MADISON, Wis. (AP) — Nearly 100,000 Wisconsin voters identified as potentially having moved since the fall of 2019 are being mailed post cards from the state Elections Commission this week telling them how to ensure their registration address is up to date.

The mailing is the first since the Wisconsin Supreme Court ruled in April that the commission should not deactivate the registration of anyone identified as potentially having moved. Local election clerks can remove voters from the rolls, but they must first give them notice in writing 30 days ahead of taking that action.

State law requires voters who move, even to a different apartment within the same building, to reregister to vote at their new address before the next time they vote. Voters can also register at their current address at the polls on Election Day.

The mailing sent to about 97,700 voters identified as potentially having moved tells them how to update their voter registration if they have moved, or how to confirm that they have not moved.

Bringing an address up to date can be done online, by mail, in the local election clerk’s office or at the polls.

“We want voters to be prepared for elections in 2022,” Meagan Wolfe, Wisconsin’s chief elections official, said Wednesday. “This mailing is designed to help people who may have moved within Wisconsin make sure they’re ready to vote next year. It will not keep anyone who is eligible from voting.”

• _WORK ITEM_
Pick up the news story about Wisconsin's voter address mailings after its last sentence and keep it going. The items that come next have nothing to do with this.

• _EXCERPTED DATA_
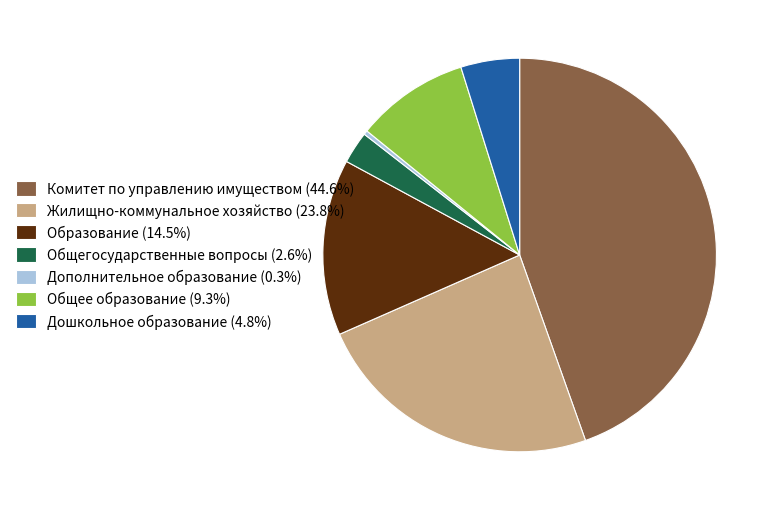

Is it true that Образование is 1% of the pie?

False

...

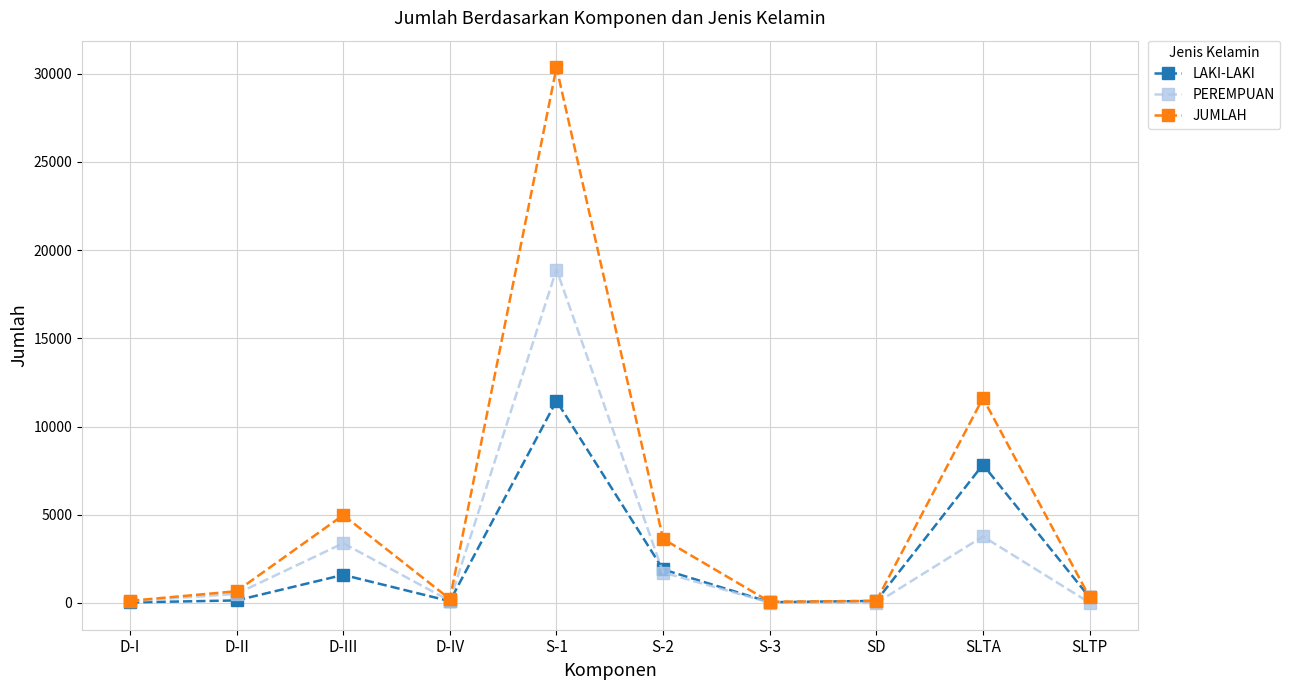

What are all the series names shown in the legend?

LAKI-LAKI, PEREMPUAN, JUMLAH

• _EXERCISE RESPONSE_
The Elections Commission plans to send the mailing quarterly, with the next sets going out in September and December. It had been sending them every two years, but decided in June to send them more frequently to make the process more manageable for clerks.

The fight over how to deal with voters identified as potentially having moved began in 2019 with a lawsuit brought by the conservative Wisconsin Institute for Law and Liberty on behalf of three voters. They argued that flagged voters should be removed soon after the mailings are sent, but the Supreme Court disagreed in a 5-2 ruling and said deactivating voter registrations is up to local election clerks, not the state commission.

Last month, the commission mailed nearly 187,000 people who have not voted in four years to notify them that their voter registration will be deactivated unless they contact their municipal clerk by July 15.